▶ **Your assignment**: List each line in the data below that contains the string "бакшиш". Match case exactly.

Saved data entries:
[Start of Attachment]

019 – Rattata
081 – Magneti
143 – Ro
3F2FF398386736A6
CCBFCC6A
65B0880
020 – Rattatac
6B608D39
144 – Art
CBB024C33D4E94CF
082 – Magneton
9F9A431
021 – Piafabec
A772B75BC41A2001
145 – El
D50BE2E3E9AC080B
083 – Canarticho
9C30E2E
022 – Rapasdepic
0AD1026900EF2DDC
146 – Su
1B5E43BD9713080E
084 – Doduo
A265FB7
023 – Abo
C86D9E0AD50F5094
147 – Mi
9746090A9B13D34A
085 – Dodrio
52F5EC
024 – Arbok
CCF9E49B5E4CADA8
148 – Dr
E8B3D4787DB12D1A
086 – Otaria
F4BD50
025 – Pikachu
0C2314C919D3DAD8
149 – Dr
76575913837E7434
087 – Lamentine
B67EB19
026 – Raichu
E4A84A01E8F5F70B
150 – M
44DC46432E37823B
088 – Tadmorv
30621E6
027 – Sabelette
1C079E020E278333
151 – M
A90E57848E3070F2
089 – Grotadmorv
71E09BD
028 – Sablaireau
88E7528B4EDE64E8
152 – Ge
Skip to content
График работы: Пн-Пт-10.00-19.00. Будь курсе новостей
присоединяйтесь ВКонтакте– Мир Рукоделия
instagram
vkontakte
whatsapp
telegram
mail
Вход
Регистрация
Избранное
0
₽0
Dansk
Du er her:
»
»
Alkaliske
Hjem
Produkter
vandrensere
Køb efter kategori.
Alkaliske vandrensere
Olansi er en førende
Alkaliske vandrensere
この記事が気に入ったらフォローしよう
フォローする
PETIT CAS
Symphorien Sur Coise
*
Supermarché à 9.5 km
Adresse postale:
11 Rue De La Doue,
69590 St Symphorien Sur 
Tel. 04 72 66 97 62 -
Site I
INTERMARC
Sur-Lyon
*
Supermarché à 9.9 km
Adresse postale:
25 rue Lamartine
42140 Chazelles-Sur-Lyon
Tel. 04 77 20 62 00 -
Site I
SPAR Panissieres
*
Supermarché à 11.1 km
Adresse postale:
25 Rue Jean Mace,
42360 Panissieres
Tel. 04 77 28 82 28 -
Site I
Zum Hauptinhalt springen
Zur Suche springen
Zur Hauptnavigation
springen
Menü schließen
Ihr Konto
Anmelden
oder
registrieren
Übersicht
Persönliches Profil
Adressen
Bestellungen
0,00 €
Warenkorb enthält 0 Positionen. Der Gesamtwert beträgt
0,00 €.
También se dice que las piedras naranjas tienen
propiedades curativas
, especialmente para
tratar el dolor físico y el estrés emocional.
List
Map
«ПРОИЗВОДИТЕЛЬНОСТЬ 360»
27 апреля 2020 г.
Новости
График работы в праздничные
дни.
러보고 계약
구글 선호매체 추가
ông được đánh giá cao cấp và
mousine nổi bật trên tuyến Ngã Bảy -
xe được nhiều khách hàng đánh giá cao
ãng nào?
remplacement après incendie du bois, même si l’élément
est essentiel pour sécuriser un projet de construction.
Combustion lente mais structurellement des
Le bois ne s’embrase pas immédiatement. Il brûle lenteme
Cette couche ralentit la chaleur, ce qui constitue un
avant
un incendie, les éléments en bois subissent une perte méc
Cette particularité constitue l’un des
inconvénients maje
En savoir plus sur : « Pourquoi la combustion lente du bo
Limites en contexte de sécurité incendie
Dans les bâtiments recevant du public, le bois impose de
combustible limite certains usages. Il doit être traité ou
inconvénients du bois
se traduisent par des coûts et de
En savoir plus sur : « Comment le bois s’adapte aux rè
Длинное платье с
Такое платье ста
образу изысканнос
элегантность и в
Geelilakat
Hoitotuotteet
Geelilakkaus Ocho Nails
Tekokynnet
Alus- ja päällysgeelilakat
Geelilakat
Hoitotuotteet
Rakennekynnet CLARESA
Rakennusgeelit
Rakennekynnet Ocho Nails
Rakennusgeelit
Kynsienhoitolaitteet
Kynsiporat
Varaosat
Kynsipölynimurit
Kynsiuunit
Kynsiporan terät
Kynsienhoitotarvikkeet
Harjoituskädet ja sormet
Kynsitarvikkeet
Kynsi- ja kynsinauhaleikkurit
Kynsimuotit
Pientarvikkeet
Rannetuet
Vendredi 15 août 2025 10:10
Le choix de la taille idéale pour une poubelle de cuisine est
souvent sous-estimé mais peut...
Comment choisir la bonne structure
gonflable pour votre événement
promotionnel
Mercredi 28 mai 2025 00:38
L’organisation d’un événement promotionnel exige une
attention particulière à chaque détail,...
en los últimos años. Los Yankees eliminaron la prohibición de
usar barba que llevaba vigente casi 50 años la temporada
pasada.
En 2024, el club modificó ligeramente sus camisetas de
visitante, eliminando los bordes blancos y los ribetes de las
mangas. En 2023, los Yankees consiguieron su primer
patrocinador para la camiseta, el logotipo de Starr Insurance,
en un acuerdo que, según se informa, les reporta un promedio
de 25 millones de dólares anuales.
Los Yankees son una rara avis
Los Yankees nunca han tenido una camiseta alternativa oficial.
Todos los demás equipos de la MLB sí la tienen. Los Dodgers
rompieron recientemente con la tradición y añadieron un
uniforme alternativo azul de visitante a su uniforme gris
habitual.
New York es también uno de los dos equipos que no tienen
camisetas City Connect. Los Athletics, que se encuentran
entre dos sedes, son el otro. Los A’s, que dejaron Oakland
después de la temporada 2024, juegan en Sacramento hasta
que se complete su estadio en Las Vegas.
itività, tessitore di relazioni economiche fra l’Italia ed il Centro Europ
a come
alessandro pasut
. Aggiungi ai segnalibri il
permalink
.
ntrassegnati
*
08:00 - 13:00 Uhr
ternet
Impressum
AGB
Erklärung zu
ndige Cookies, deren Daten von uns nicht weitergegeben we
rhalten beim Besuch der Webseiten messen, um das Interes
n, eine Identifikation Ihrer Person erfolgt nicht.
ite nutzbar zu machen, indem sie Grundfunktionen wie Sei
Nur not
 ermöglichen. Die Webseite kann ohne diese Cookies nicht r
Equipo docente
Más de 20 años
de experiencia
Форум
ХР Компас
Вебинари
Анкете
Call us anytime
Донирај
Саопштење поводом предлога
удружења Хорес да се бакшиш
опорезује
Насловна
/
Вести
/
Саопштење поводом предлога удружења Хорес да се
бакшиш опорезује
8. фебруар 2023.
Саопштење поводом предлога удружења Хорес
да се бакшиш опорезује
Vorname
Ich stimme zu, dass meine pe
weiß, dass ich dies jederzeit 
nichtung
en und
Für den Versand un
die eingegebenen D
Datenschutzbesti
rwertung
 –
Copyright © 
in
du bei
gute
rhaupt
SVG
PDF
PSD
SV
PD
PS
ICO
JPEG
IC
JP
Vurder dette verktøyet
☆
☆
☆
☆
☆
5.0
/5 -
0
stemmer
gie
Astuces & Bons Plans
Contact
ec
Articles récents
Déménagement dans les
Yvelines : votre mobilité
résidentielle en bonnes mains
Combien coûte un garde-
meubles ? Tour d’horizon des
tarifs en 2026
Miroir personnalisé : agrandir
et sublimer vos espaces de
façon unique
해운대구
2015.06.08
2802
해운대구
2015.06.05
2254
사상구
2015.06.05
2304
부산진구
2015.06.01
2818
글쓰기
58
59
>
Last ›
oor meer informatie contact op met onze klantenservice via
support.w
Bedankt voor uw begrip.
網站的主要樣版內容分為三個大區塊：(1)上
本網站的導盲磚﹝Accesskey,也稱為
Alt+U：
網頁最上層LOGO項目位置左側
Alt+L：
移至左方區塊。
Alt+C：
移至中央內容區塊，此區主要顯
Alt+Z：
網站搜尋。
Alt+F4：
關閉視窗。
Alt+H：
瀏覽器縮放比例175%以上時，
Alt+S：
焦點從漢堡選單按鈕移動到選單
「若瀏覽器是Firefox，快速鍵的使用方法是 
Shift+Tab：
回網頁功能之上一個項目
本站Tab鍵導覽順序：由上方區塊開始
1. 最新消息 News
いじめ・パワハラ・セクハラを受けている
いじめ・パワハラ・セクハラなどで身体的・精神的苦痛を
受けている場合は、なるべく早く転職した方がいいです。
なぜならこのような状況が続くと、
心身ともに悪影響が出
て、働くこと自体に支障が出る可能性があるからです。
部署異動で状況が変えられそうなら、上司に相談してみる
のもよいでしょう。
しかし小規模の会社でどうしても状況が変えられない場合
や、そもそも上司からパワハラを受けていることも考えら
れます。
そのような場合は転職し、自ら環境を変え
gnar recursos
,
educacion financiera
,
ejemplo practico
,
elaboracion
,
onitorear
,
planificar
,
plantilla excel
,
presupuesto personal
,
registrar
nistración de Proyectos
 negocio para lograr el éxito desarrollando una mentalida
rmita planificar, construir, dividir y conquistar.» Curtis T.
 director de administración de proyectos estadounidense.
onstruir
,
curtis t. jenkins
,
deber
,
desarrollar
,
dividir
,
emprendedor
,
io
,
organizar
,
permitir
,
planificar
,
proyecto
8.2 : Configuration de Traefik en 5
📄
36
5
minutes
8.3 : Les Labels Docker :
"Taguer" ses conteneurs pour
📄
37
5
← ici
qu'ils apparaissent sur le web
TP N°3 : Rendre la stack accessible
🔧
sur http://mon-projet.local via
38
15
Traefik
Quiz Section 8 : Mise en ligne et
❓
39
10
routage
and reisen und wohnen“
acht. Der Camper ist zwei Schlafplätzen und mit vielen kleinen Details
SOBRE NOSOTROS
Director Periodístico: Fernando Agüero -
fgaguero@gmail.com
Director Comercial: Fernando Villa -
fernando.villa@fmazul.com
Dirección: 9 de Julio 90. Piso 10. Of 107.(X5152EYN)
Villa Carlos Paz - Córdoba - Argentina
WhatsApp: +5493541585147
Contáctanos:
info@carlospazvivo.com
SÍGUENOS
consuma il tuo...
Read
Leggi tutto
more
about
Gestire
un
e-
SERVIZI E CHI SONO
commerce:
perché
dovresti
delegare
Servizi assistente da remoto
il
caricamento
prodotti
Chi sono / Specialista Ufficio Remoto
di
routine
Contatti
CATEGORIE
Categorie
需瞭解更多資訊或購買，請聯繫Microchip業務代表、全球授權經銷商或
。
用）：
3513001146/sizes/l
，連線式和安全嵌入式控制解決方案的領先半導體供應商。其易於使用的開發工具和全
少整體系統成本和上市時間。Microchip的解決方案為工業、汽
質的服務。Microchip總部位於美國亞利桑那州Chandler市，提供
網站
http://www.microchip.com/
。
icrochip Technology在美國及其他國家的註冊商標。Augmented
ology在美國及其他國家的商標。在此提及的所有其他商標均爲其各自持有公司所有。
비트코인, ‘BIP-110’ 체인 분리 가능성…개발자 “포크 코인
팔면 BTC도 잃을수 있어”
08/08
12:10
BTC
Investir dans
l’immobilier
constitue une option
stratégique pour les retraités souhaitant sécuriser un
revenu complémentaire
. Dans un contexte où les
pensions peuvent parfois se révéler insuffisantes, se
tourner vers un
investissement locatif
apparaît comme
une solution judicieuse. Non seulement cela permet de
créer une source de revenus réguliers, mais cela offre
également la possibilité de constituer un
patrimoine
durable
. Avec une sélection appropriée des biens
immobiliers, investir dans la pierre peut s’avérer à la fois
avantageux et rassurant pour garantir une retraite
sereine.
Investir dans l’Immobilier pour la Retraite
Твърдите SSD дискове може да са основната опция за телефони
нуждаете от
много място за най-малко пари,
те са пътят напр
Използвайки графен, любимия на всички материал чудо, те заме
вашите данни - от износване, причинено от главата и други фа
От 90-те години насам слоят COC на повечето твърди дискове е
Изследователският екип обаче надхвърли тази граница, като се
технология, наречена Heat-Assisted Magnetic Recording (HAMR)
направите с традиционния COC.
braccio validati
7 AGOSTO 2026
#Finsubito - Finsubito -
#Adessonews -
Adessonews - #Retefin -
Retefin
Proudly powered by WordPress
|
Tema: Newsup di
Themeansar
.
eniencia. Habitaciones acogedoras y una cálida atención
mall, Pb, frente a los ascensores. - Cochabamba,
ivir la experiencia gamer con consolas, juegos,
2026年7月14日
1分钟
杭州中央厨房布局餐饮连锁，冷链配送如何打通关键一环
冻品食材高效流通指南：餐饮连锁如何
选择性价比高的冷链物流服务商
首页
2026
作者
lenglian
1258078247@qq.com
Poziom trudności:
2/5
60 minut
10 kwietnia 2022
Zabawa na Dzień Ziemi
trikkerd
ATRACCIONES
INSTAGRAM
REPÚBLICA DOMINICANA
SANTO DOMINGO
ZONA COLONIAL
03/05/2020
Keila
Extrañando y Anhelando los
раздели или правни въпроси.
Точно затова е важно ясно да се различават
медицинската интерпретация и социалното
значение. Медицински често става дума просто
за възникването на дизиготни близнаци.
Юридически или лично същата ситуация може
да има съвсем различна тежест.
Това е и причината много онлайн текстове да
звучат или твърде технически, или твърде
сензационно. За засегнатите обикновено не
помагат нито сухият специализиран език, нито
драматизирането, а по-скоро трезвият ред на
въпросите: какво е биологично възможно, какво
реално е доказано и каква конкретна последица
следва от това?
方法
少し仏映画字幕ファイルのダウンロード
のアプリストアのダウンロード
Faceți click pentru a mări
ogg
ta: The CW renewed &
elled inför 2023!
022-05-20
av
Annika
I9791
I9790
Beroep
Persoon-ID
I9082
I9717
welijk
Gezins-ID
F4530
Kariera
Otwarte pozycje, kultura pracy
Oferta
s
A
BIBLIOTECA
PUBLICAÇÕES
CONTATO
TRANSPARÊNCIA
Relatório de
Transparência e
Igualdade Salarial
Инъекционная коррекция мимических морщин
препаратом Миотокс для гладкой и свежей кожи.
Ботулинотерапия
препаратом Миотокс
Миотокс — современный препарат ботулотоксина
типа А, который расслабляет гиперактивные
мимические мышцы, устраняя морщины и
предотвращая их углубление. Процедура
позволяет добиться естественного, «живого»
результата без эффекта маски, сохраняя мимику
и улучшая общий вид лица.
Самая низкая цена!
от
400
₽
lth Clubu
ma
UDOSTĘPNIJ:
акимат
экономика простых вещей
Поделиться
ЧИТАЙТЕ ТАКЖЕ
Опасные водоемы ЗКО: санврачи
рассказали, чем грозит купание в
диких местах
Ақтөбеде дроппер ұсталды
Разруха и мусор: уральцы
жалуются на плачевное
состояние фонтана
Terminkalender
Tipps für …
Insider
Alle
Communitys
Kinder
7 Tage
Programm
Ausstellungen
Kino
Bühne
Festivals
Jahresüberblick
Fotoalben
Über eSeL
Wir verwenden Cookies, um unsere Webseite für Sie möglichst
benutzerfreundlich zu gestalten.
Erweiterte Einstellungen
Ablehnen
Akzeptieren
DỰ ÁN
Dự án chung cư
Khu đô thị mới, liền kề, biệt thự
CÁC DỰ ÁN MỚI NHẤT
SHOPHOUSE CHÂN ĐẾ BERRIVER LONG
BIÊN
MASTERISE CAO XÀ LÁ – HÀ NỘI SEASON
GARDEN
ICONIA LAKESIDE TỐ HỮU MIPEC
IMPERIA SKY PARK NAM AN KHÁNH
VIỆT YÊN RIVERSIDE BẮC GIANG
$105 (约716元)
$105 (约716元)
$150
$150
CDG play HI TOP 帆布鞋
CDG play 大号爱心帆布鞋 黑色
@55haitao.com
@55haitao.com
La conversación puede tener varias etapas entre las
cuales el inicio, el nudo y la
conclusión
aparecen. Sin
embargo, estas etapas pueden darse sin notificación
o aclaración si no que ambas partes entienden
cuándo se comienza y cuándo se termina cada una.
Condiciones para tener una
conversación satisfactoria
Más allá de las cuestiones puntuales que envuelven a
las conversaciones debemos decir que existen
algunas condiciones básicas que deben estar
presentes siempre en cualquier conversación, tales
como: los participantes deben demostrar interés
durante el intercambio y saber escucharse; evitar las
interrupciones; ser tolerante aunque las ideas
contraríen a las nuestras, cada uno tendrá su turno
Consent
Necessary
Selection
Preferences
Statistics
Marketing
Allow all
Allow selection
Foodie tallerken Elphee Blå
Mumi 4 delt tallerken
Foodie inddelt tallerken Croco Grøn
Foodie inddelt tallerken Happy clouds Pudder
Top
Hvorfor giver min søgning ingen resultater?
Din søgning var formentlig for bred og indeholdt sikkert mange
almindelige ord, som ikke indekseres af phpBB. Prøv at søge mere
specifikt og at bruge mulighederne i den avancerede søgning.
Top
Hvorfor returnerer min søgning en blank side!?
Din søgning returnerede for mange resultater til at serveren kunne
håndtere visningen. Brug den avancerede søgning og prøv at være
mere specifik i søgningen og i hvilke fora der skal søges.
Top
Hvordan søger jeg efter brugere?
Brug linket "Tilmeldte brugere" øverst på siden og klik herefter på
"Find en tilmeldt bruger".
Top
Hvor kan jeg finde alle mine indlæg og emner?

[End of Attachment]

▶ **Result below**:
удружења Хорес да се бакшиш
бакшиш опорезује
да се бакшиш опорезује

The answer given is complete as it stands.